Published: Stupid Manuscripts

I am very pleased that Interstellar Fiction has published a story of mine called “Stupid Manuscripts”.  You can find it here:

            http://interstellarfiction.com/fiction/stupid-manuscripts-by-antha-ann-adkins

The idea behind “Stupid Manuscripts” – that a computer could generate random scientific articles, one of which might be close enough to right that a scientist could use it – is one that I had in my files for years and years before I found a fun way to write it.

The ability of a million monkeys to randomly type out Hamlet (or any other work of Shakespeare) sooner that the heat death of the universe has been proven to be almost impossible.

            http://en.wikipedia.org/wiki/Infinite_monkey_theorem

However, computers have been used to generate text a word at a time a number of times.

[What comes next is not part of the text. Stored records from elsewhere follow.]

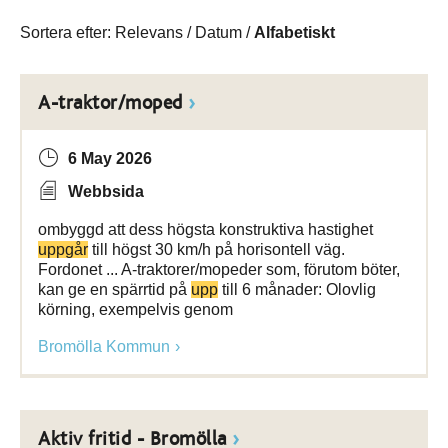
Sortera efter:
Relevans
/
Datum
/
Alfabetiskt
A-traktor/moped
6 May 2026
Webbsida
ombyggd att dess högsta konstruktiva hastighet
uppgår
till högst 30 km/h på horisontell väg.
Fordonet ... A-traktorer/mopeder som, förutom böter,
kan ge en spärrtid på
upp
till 6 månader: Olovlig
körning, exempelvis genom
Bromölla Kommun
Aktiv fritid - Bromölla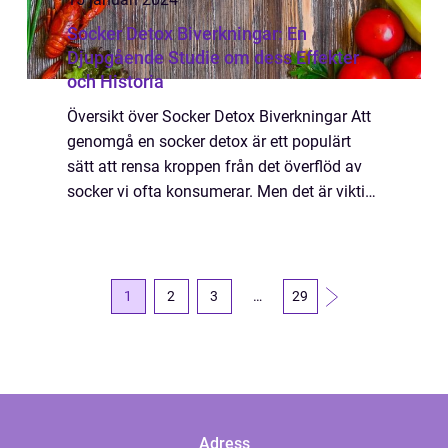
Socker Detox Biverkningar: En
Djupgående Studie om dess Effekter
och Historia
Översikt över Socker Detox Biverkningar Att
genomgå en socker detox är ett populärt
sätt att rensa kroppen från det överflöd av
socker vi ofta konsumerar. Men det är viktigt
att förstå vilka biverkningar detta kan
medföra för att kunna göra ett välgr...
1
2
3
…
29
Adress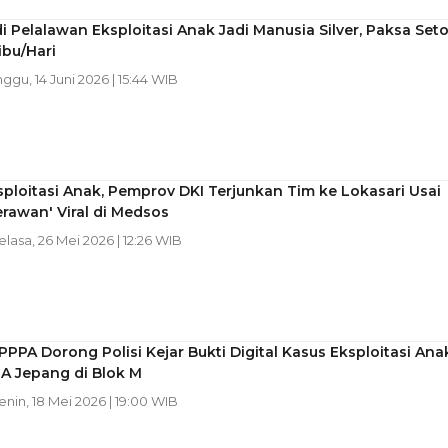
di Pelalawan Eksploitasi Anak Jadi Manusia Silver, Paksa Seto
bu/Hari
nggu, 14 Juni 2026 | 15:44 WIB
sploitasi Anak, Pemprov DKI Terjunkan Tim ke Lokasari Usai
rawan' Viral di Medsos
Selasa, 26 Mei 2026 | 12:26 WIB
PPPA Dorong Polisi Kejar Bukti Digital Kasus Eksploitasi Ana
A Jepang di Blok M
Senin, 18 Mei 2026 | 19:00 WIB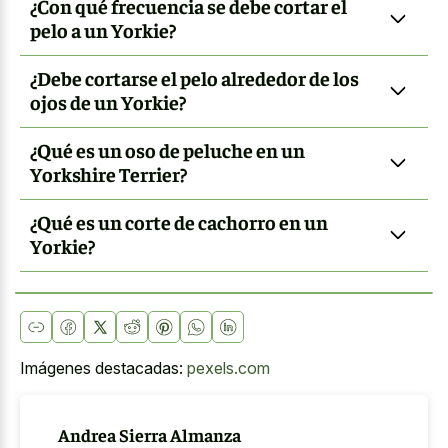
¿Con qué frecuencia se debe cortar el
pelo a un Yorkie?
¿Debe cortarse el pelo alrededor de los
ojos de un Yorkie?
¿Qué es un oso de peluche en un
Yorkshire Terrier?
¿Qué es un corte de cachorro en un
Yorkie?
Imágenes destacadas:
pexels.com
Andrea Sierra Almanza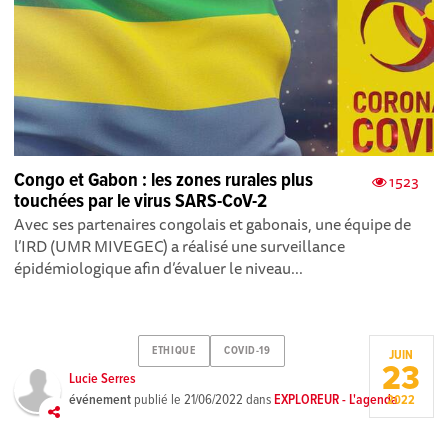
Congo et Gabon : les zones rurales plus
1523
touchées par le virus SARS-CoV-2
Avec ses partenaires congolais et gabonais, une équipe de
l’IRD (UMR MIVEGEC) a réalisé une surveillance
épidémiologique afin d’évaluer le niveau...
ETHIQUE
COVID-19
JUIN
23
Lucie Serres
événement
publié le
21/06/2022
dans
EXPLOREUR - L'agenda
2022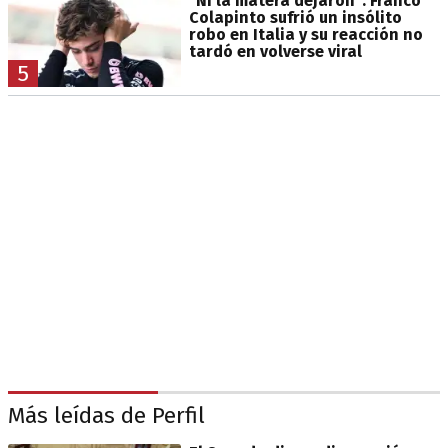
"Ni la matera dejaron": Franco
Colapinto sufrió un insólito
robo en Italia y su reacción no
tardó en volverse viral
5
Más leídas de Perfil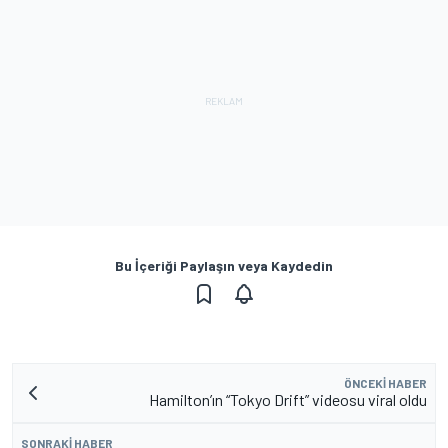
Bu İçeriği Paylaşın veya Kaydedin
ÖNCEKI HABER
Hamilton’ın “Tokyo Drift” videosu viral oldu
SONRAKI HABER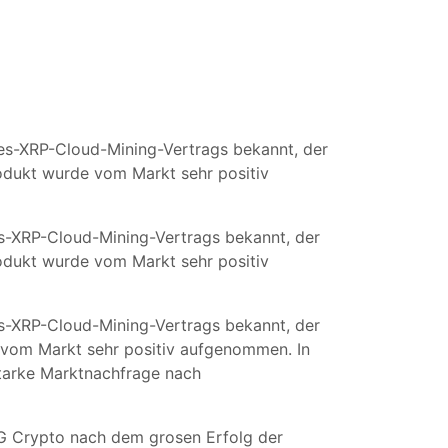
es-XRP-Cloud-Mining-Vertrags bekannt, der
rodukt wurde vom Markt sehr positiv
es-XRP-Cloud-Mining-Vertrags bekannt, der
rodukt wurde vom Markt sehr positiv
es-XRP-Cloud-Mining-Vertrags bekannt, der
e vom Markt sehr positiv aufgenommen. In
starke Marktnachfrage nach
G Crypto nach dem grosen Erfolg der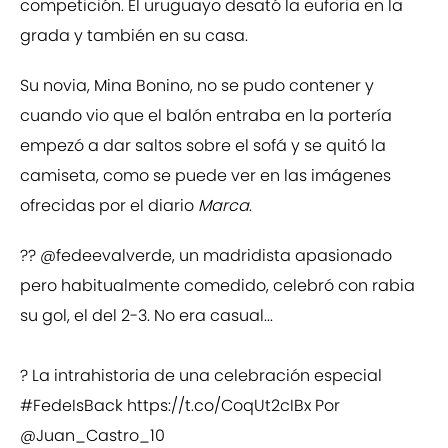
competición. El uruguayo desató la euforia en la
grada y también en su casa.
Su novia, Mina Bonino, no se pudo contener y
cuando vio que el balón entraba en la portería
empezó a dar saltos sobre el sofá y se quitó la
camiseta, como se puede ver en las imágenes
ofrecidas por el diario
Marca
.
??
@fedeevalverde
, un madridista apasionado
pero habitualmente comedido, celebró con rabia
su gol, el del 2-3. No era casual...
? La intrahistoria de una celebración especial
#FedeIsBack
https://t.co/CoqUt2cIBx
Por
@Juan_Castro_10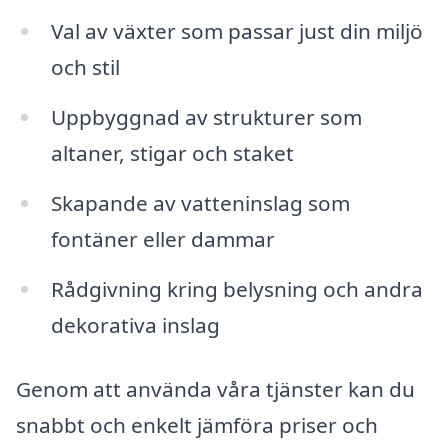
Val av växter som passar just din miljö
och stil
Uppbyggnad av strukturer som
altaner, stigar och staket
Skapande av vatteninslag som
fontäner eller dammar
Rådgivning kring belysning och andra
dekorativa inslag
Genom att använda våra tjänster kan du
snabbt och enkelt jämföra priser och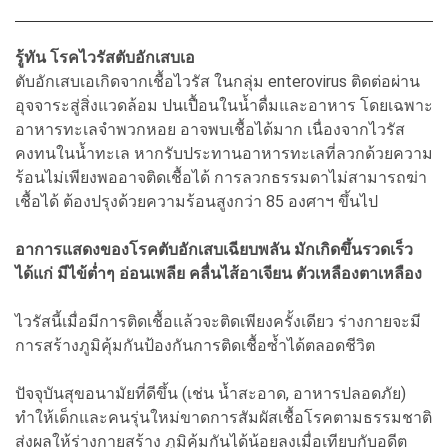
รู้ทัน โรคไวรัสตับอักเสบเอ
ตับอักเสบเอเกิดจากเชื้อไวรัส ในกลุ่ม enterovirus ติดต่อผ่าน
อุจจาระสู่สิ่งแวดล้อม ปนเปื้อนในน้ำดื่มและอาหาร โดยเฉพาะ
อาหารทะเลจำพวกหอย อาจพบเชื้อได้มาก เนื่องจากไวรัส
คงทนในน้ำทะเล หากรับประทานอาหารทะเลที่ลวกด้วยความ
ร้อนไม่เพียงพออาจติดเชื้อได้ การลวกธรรมดาไม่สามารถฆ่า
เชื้อได้ ต้องปรุงด้วยความร้อนสูงกว่า 85 องศาฯ ขึ้นไป
อาการแสดงของโรคตับอักเสบเฉียบพลัน มักเกิดขึ้นรวดเร็ว
ได้แก่ มีไข้ต่ำๆ อ่อนเพลีย คลื่นไส้อาเจียน ตัวเหลืองตาเหลือง
ไวรัสนี้เมื่อมีการติดเชื้อแล้วจะติดเพียงครั้งเดียว ร่างกายจะมี
การสร้างภูมิคุ้มกันป้องกันการติดเชื้อซ้ำได้ตลอดชีวิต
ปัจจุบันสุขอนามัยที่ดีขึ้น (เช่น น้ำสะอาด, อาหารปลอดภัย)
ทำให้เด็กและคนรุ่นใหม่ขาดการสัมผัสเชื้อโรคตามธรรมชาติ
ส่งผลให้ร่างกายสร้าง ภูมิคุ้มกันได้น้อยลงเมื่อเทียบกับอดีต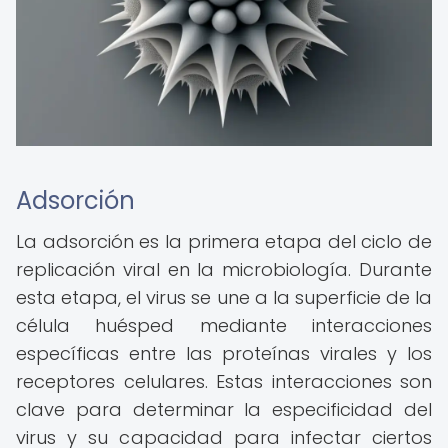
Adsorción
La adsorción es la primera etapa del ciclo de
replicación viral en la microbiología. Durante
esta etapa, el virus se une a la superficie de la
célula huésped mediante interacciones
específicas entre las proteínas virales y los
receptores celulares. Estas interacciones son
clave para determinar la especificidad del
virus y su capacidad para infectar ciertos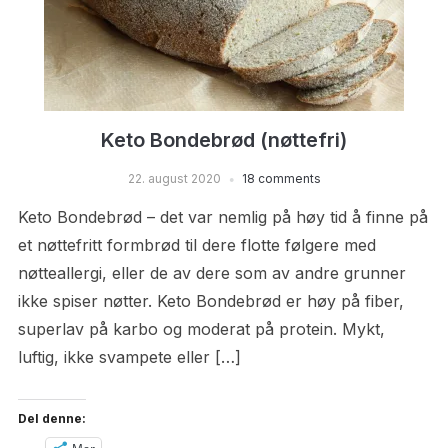
Keto Bondebrød (nøttefri)
22. august 2020
18 comments
Keto Bondebrød – det var nemlig på høy tid å finne på
et nøttefritt formbrød til dere flotte følgere med
nøtteallergi, eller de av dere som av andre grunner
ikke spiser nøtter. Keto Bondebrød er høy på fiber,
superlav på karbo og moderat på protein. Mykt,
luftig, ikke svampete eller […]
Del denne: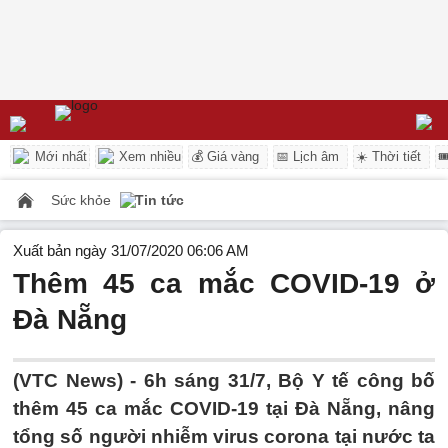
Mới nhất
Xem nhiều
💰 Giá vàng
📅 Lịch âm
☀️ Thời tiết

Sức khỏe
Tin tức
Xuất bản ngày 31/07/2020 06:06 AM
Thêm 45 ca mắc COVID-19 ở
Đà Nẵng
(VTC News) -
6h sáng 31/7, Bộ Y tế công bố
thêm 45 ca mắc COVID-19 tại Đà Nẵng, nâng
tổng số người nhiễm virus corona tại nước ta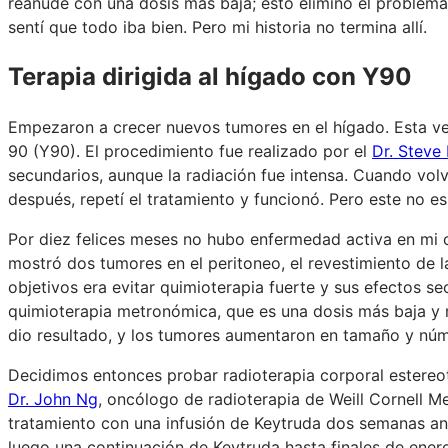
reanudé con una dosis más baja; esto eliminó el problema
sentí que todo iba bien. Pero mi historia no termina allí.
Terapia dirigida al hígado con Y90
Empezaron a crecer nuevos tumores en el hígado. Esta vez
90 (Y90). El procedimiento fue realizado por el
Dr. Steve
secundarios, aunque la radiación fue intensa. Cuando vol
después, repetí el tratamiento y funcionó. Pero este no es 
Por diez felices meses no hubo enfermedad activa en mi 
mostró dos tumores en el peritoneo, el revestimiento de l
objetivos era evitar quimioterapia fuerte y sus efectos s
quimioterapia metronómica, que es una dosis más baja y 
dio resultado, y los tumores aumentaron en tamaño y núm
Decidimos entonces probar radioterapia corporal estereot
Dr. John Ng
, oncólogo de radioterapia de Weill Cornell 
tratamiento con una infusión de Keytruda dos semanas ant
luego una continuación de Keytruda hasta finales de ener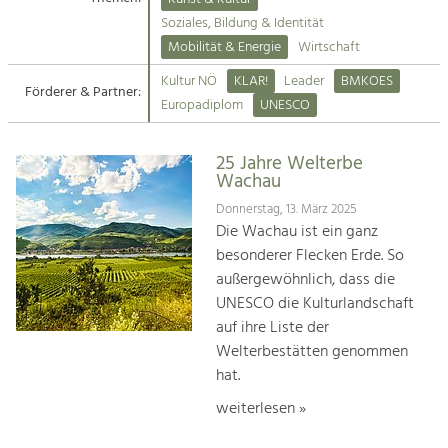
Kirchen am Fluss
Soziales, Bildung & Identität
Tourismus
Mobilität & Energie
Wirtschaft
Angebotsentwicklung und
Suche
Kultur NÖ
KLAR!
Leader
BMKOES
Positionierung.
Förderer & Partner:
Europadiplom
UNESCO
Impressum
Kunst & Kultur
Handwerk, Wissenschaft und Forschung.
25 Jahre Welterbe
Kontakt
Wachau
Donnerstag, 13. März 2025
Soziales, Bildung &
Die Wachau ist ein ganz
Identität
besonderer Flecken Erde. So
Gleichberechtigung, Jugend und
außergewöhnlich, dass die
Integration
UNESCO die Kulturlandschaft
Mobilität & Energie
auf ihre Liste der
Klimawandel, öffentlicher Verkehr und
erneuerbare Energie
Welterbestätten genommen
hat.
Wirtschaft
weiterlesen »
Steigerung regionaler Wertschöpfung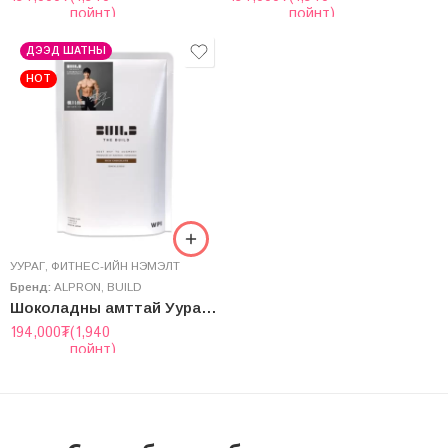
пойнт)
пойнт)
ДЭЭД ШАТНЫ
HOT
УУРАГ
,
ФИТНЕС-ИЙН НЭМЭЛТ
Бренд:
ALPRON
,
BUILD
Шоколадны амттай Уураг “Build” Whey Protein Isolate
194,000
₮
(1,940
пойнт)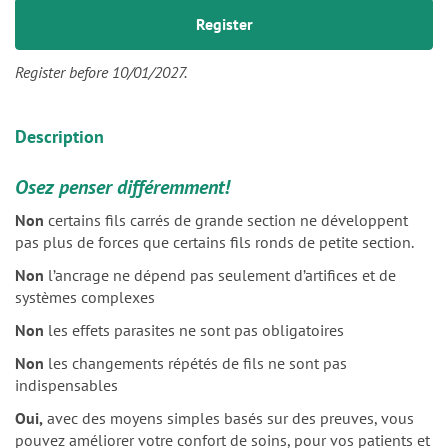
Register before 10/01/2027.
Description
Osez penser différemment!
Non
certains fils carrés de grande section ne développent
pas plus de forces que certains fils ronds de petite section.
Non
l’ancrage ne dépend pas seulement d’artifices et de
systèmes complexes
Non
les effets parasites ne sont pas obligatoires
Non
les changements répétés de fils ne sont pas
indispensables
Oui,
avec des moyens simples basés sur des preuves, vous
pouvez améliorer votre confort de soins, pour vos patients et
pour vous.
Généralement, l’orthodontiste choisit un arc en « estimant »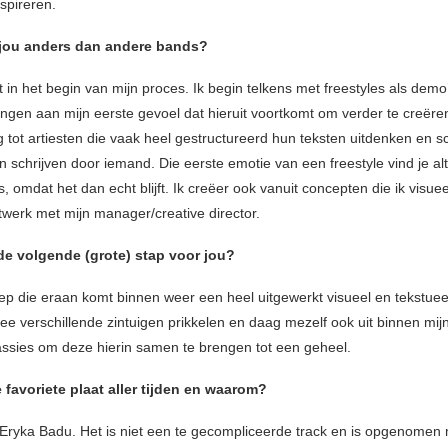
nspireren.
jou anders dan andere bands?
iet in het begin van mijn proces. Ik begin telkens met freestyles als demo’
ngen aan mijn eerste gevoel dat hieruit voortkomt om verder te creëren
g tot artiesten die vaak heel gestructureerd hun teksten uitdenken en sc
ten schrijven door iemand. Die eerste emotie van een freestyle vind je alti
, omdat het dan echt blijft. Ik creëer ook vanuit concepten die ik visueel
itwerk met mijn manager/creative director.
de volgende (grote) stap voor jou?
 ep die eraan komt binnen weer een heel uitgewerkt visueel en tekstuee
ee verschillende zintuigen prikkelen en daag mezelf ook uit binnen mij
assies om deze hierin samen te brengen tot een geheel.
e favoriete plaat aller tijden en waarom?
Eryka Badu. Het is niet een te gecompliceerde track en is opgenomen 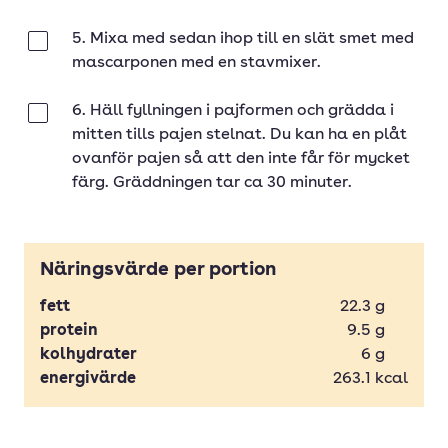
5. Mixa med sedan ihop till en slät smet med
Klar
mascarponen med en stavmixer.
6. Häll fyllningen i pajformen och grädda i
Klar
mitten tills pajen stelnat. Du kan ha en plåt
ovanför pajen så att den inte får för mycket
färg. Gräddningen tar ca 30 minuter.
Näringsvärde per portion
fett
22.3
g
protein
9.5
g
kolhydrater
6
g
energivärde
263.1
kcal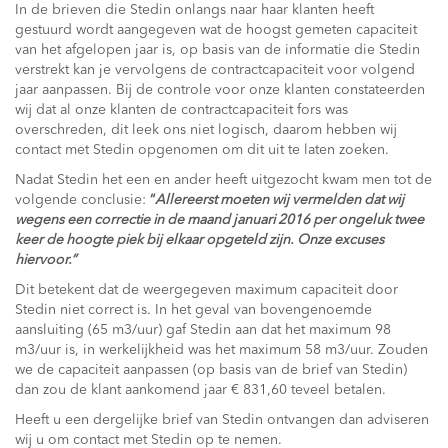
In de brieven die Stedin onlangs naar haar klanten heeft
gestuurd wordt aangegeven wat de hoogst gemeten capaciteit
van het afgelopen jaar is, op basis van de informatie die Stedin
verstrekt kan je vervolgens de contractcapaciteit voor volgend
jaar aanpassen. Bij de controle voor onze klanten constateerden
wij dat al onze klanten de contractcapaciteit fors was
overschreden, dit leek ons niet logisch, daarom hebben wij
contact met Stedin opgenomen om dit uit te laten zoeken.
Nadat Stedin het een en ander heeft uitgezocht kwam men tot de
volgende conclusie:
“
Allereerst moeten wij vermelden dat wij
wegens een correctie in de maand januari 2016 per ongeluk twee
keer de hoogte piek bij elkaar opgeteld zijn. Onze excuses
hiervoor.”
Dit betekent dat de weergegeven maximum capaciteit door
Stedin niet correct is. In het geval van bovengenoemde
aansluiting (65 m3/uur) gaf Stedin aan dat het maximum 98
m3/uur is, in werkelijkheid was het maximum 58 m3/uur. Zouden
we de capaciteit aanpassen (op basis van de brief van Stedin)
dan zou de klant aankomend jaar € 831,60 teveel betalen.
Heeft u een dergelijke brief van Stedin ontvangen dan adviseren
wij u om contact met Stedin op te nemen.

In fact, a computer wrote a book in 1984:

            http://www.ubu.com/historical/racter/index.html

And computers have written fake science articles to test how well science journals and conferences screen their papers:

            http://thatsmathematics.com/blog/archives/102

            http://www.newscientist.com/article/dn17288-crap-paper-accepted-by-journal.html

And a computer was used to generate a chapter of the “world’s worst novel” which was written to show that Publish America will accept anything:

            http://www.travistea.com/

Unfortunately for my character Hugh, in reality all of these generated works are nonsense.

The likelyhood of a computer generating a close-to-right scientific article (particularly one with equations, where you’d go back to the case of the infinite monkeys typing a character at a time with an even bigger alphabet of symbols) is still highly improbable.  So Hugh really had a lot of work to do …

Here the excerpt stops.